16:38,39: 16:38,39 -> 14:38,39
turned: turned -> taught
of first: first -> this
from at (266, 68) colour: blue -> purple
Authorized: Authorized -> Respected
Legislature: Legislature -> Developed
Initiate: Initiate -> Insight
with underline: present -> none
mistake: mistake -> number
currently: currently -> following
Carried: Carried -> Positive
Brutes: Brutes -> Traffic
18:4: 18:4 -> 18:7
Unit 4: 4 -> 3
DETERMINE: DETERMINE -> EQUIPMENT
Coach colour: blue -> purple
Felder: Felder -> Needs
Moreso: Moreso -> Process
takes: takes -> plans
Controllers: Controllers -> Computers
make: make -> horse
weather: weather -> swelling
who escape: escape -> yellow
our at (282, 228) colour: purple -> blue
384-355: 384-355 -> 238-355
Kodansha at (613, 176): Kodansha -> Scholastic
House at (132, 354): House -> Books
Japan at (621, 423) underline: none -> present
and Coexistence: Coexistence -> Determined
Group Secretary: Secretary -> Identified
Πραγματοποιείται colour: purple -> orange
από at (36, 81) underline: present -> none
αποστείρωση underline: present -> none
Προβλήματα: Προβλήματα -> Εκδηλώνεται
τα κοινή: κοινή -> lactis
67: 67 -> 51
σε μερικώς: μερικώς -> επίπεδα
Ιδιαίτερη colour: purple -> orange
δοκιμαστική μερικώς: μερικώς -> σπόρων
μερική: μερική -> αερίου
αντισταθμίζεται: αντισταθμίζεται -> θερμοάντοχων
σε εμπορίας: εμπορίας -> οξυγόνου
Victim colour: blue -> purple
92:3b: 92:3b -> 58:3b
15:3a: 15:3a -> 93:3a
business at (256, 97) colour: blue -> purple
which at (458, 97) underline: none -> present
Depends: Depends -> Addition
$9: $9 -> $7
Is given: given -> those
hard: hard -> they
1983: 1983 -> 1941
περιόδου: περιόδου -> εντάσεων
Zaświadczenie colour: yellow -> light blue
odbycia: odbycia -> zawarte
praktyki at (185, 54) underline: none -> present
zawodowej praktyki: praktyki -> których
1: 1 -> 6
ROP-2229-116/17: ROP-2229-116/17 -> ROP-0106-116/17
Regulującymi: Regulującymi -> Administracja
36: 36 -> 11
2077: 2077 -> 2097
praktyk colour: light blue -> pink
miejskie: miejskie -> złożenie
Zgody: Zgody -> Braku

• • • •

= Set problem =
Reproduce every line of the records above word for word, without changing anything.

= Exercise solution =
16:38,39: 16:38,39 -> 14:38,39
turned: turned -> taught
of first: first -> this
from at (266, 68) colour: blue -> purple
Authorized: Authorized -> Respected
Legislature: Legislature -> Developed
Initiate: Initiate -> Insight
with underline: present -> none
mistake: mistake -> number
currently: currently -> following
Carried: Carried -> Positive
Brutes: Brutes -> Traffic
18:4: 18:4 -> 18:7
Unit 4: 4 -> 3
DETERMINE: DETERMINE -> EQUIPMENT
Coach colour: blue -> purple
Felder: Felder -> Needs
Moreso: Moreso -> Process
takes: takes -> plans
Controllers: Controllers -> Computers
make: make -> horse
weather: weather -> swelling
who escape: escape -> yellow
our at (282, 228) colour: purple -> blue
384-355: 384-355 -> 238-355
Kodansha at (613, 176): Kodansha -> Scholastic
House at (132, 354): House -> Books
Japan at (621, 423) underline: none -> present
and Coexistence: Coexistence -> Determined
Group Secretary: Secretary -> Identified
Πραγματοποιείται colour: purple -> orange
από at (36, 81) underline: present -> none
αποστείρωση underline: present -> none
Προβλήματα: Προβλήματα -> Εκδηλώνεται
τα κοινή: κοινή -> lactis
67: 67 -> 51
σε μερικώς: μερικώς -> επίπεδα
Ιδιαίτερη colour: purple -> orange
δοκιμαστική μερικώς: μερικώς -> σπόρων
μερική: μερική -> αερίου
αντισταθμίζεται: αντισταθμίζεται -> θερμοάντοχων
σε εμπορίας: εμπορίας -> οξυγόνου
Victim colour: blue -> purple
92:3b: 92:3b -> 58:3b
15:3a: 15:3a -> 93:3a
business at (256, 97) colour: blue -> purple
which at (458, 97) underline: none -> present
Depends: Depends -> Addition
$9: $9 -> $7
Is given: given -> those
hard: hard -> they
1983: 1983 -> 1941
περιόδου: περιόδου -> εντάσεων
Zaświadczenie colour: yellow -> light blue
odbycia: odbycia -> zawarte
praktyki at (185, 54) underline: none -> present
zawodowej praktyki: praktyki -> których
1: 1 -> 6
ROP-2229-116/17: ROP-2229-116/17 -> ROP-0106-116/17
Regulującymi: Regulującymi -> Administracja
36: 36 -> 11
2077: 2077 -> 2097
praktyk colour: light blue -> pink
miejskie: miejskie -> złożenie
Zgody: Zgody -> Braku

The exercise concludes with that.